"Орфей" спускается в ад? (комментарии Николая Алешкова к полному варианту публикации Владимира Лавришко в газете "Республика Татарстан")
Литобъединение «Орфей» появилось в Набережных Челнах на следующий же год после начала строительства КамАЗа и сразу стало знаменито на всю страну. Тому было две причины. Во-первых, на заседания его повадилась многочисленная журналистская братия. Бодрописания о всесоюзной романтике, овеянной героическими трудовыми буднями, всемерно поощрялись гонорарами. А в «Орфее» все это - и трудовые будни, и романтика - существовало в одном флаконе. К тому же было и не очень далеко от места ночлега и кормежки (кому как. - комментарий Н. Алешкова), месить великую грязь на стройплошадке не требовалось (пардон, все месили и почти все работали на стройплощадке). Так, члены новорожденного «Орфея» сразу стали завсегдатаями газетных полос, журнальных страниц, коллективных поэтических сборников и голубых экранов республиканского да и Центрального телевидения. Это то, что касается «во-первых».

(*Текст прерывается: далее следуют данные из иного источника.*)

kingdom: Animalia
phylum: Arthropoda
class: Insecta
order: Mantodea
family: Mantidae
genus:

(Все - вранье. Особенно насчет поощрения гонорарами. Гонорарами поощрялись в первые годы строительства КамАЗа в основном заезжие прикомандированные журналисты. В их числе был и казанский стихотворец Володя Лавришко, приехавший в Челны с целью вослед за его любимым тогда поэтом Евгением Евтушенко написать нечто, не уступающее знаменитой поэме Евгения Александровича «Братская ГЭС». И написал. Поэма Лавришко называлась «Узел связи» и вскоре была издана Татарским книжным издательством. Почему-то знаменитой она не стала. А Лавришко благополучно вернулся в Казань. Вторично в Набережных Челнах он появился, если не ошибаюсь, в 1973 году уже в качестве мэтра при проведении Союзом писателей Татарстана семинара молодых авторов. К сожалению, об истории литобъединения «Орфей» Владимир Николаевич имеет весьма смутное представление. А она не была столь благополучной. Прежде всего потому, что не все восторгались комсомольской романтикой. Тот же Руслан Галимов терпеть не мог того, что он считал конъюнктурой, и по этой причине чуть не подрался с Евтушенко, когда Евгений Александрович приехал на КамАЗ замаливать свой очередной грех перед властью. «Орфеевцев» преследовали за вольнодумство, за обсуждение на занятиях «Лолиты» Набокова, стихов Иосифа Бродского, то разрешали, то запрещали собираться в только что открывшемся ДК «Энергетик». Да и публикации (в Москве и Казани) начались большей частью позднее, ближе к восьмидесятым годам, когда над стройкой взял шефство лучший литературный журнал страны «Новый мир»).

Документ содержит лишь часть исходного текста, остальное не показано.